*** Information supplied ***
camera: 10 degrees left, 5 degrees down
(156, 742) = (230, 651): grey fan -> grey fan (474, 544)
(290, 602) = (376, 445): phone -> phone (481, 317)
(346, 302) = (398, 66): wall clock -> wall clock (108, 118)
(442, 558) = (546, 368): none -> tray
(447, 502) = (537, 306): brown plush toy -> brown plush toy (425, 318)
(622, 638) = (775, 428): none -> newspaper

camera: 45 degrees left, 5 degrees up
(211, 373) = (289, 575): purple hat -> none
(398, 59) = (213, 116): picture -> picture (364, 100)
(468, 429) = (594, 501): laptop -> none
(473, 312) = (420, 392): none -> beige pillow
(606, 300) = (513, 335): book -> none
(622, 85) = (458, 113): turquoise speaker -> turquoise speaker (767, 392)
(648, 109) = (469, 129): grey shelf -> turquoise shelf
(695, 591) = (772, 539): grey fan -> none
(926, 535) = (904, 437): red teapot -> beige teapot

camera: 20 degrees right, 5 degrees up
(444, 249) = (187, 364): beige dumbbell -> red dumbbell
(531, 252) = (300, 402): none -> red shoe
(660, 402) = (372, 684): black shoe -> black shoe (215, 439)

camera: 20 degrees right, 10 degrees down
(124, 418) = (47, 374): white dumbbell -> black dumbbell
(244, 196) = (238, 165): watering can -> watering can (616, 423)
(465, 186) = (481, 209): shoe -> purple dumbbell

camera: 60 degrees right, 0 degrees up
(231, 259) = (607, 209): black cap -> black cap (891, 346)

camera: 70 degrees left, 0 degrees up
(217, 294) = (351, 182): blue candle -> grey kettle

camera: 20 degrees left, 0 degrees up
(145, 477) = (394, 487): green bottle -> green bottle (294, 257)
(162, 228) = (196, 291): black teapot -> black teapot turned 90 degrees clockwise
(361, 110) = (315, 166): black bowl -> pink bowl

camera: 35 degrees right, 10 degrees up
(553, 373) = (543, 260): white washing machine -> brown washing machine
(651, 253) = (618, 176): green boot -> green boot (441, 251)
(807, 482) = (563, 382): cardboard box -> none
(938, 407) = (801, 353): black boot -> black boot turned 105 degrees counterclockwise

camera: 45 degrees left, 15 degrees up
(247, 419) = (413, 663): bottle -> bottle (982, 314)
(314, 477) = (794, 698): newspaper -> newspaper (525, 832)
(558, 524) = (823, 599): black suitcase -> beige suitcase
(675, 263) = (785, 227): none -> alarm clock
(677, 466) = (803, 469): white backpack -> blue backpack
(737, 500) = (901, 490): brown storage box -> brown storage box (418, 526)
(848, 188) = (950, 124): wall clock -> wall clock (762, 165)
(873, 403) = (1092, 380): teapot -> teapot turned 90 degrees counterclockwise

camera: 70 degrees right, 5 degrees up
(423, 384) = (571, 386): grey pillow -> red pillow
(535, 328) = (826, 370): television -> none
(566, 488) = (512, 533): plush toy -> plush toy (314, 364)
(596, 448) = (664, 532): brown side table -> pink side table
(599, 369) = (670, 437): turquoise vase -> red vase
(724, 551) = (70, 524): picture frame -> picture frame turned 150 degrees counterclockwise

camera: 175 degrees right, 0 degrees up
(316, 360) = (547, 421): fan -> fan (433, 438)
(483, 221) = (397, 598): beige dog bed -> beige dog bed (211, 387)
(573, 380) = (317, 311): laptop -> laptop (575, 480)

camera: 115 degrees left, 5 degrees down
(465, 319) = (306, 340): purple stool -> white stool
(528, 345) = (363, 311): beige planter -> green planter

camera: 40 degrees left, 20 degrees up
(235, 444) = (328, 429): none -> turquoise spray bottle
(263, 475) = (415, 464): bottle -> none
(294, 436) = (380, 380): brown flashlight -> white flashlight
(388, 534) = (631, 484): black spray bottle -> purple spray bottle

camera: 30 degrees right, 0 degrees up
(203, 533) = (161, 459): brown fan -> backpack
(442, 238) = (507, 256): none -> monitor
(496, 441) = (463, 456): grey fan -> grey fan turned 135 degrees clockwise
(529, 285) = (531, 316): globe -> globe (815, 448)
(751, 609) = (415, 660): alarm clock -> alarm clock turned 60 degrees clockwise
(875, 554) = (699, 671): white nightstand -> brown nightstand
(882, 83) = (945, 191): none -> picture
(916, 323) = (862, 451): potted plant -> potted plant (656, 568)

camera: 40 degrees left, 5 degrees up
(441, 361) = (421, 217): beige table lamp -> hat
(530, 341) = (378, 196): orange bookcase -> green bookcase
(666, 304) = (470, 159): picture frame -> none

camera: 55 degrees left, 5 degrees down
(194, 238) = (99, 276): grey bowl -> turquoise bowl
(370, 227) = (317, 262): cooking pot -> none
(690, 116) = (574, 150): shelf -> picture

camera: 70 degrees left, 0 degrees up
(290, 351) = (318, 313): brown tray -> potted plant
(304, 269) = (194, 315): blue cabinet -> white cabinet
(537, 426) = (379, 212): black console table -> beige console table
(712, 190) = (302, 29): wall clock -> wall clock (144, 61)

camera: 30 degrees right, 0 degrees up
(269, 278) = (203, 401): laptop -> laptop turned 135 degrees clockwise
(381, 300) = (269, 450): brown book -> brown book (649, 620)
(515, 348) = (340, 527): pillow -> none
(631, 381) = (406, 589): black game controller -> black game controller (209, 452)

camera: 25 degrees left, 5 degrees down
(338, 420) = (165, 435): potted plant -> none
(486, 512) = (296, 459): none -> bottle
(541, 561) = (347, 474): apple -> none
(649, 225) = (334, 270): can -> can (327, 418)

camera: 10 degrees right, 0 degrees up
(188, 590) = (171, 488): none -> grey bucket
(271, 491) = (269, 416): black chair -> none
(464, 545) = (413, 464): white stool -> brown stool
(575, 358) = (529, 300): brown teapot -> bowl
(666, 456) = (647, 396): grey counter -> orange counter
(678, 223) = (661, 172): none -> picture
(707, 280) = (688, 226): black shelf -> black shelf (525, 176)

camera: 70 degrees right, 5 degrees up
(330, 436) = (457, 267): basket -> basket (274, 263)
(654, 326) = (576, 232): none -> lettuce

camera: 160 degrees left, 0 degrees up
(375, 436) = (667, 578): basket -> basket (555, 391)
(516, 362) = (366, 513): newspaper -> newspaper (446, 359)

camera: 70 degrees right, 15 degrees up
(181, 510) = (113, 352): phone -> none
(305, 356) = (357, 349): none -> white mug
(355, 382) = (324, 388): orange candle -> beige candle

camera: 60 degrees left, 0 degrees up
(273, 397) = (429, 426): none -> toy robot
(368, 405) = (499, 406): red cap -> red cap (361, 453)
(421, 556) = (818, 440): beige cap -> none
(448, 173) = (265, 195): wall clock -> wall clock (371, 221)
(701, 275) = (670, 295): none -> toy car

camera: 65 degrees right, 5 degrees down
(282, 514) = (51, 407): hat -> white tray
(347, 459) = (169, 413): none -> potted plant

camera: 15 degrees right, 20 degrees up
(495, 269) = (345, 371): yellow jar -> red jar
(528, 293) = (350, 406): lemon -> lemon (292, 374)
*** End of Information supplied ***
Task to complete: Copy the records above exactly, beginning at the line that contains "(516, 362) = (366, 513): newspaper" and stopping after the line that contains "camera: 60 degrees left, 0 degrees up".

Answer for the task:
(516, 362) = (366, 513): newspaper -> newspaper (446, 359)

camera: 70 degrees right, 15 degrees up
(181, 510) = (113, 352): phone -> none
(305, 356) = (357, 349): none -> white mug
(355, 382) = (324, 388): orange candle -> beige candle

camera: 60 degrees left, 0 degrees up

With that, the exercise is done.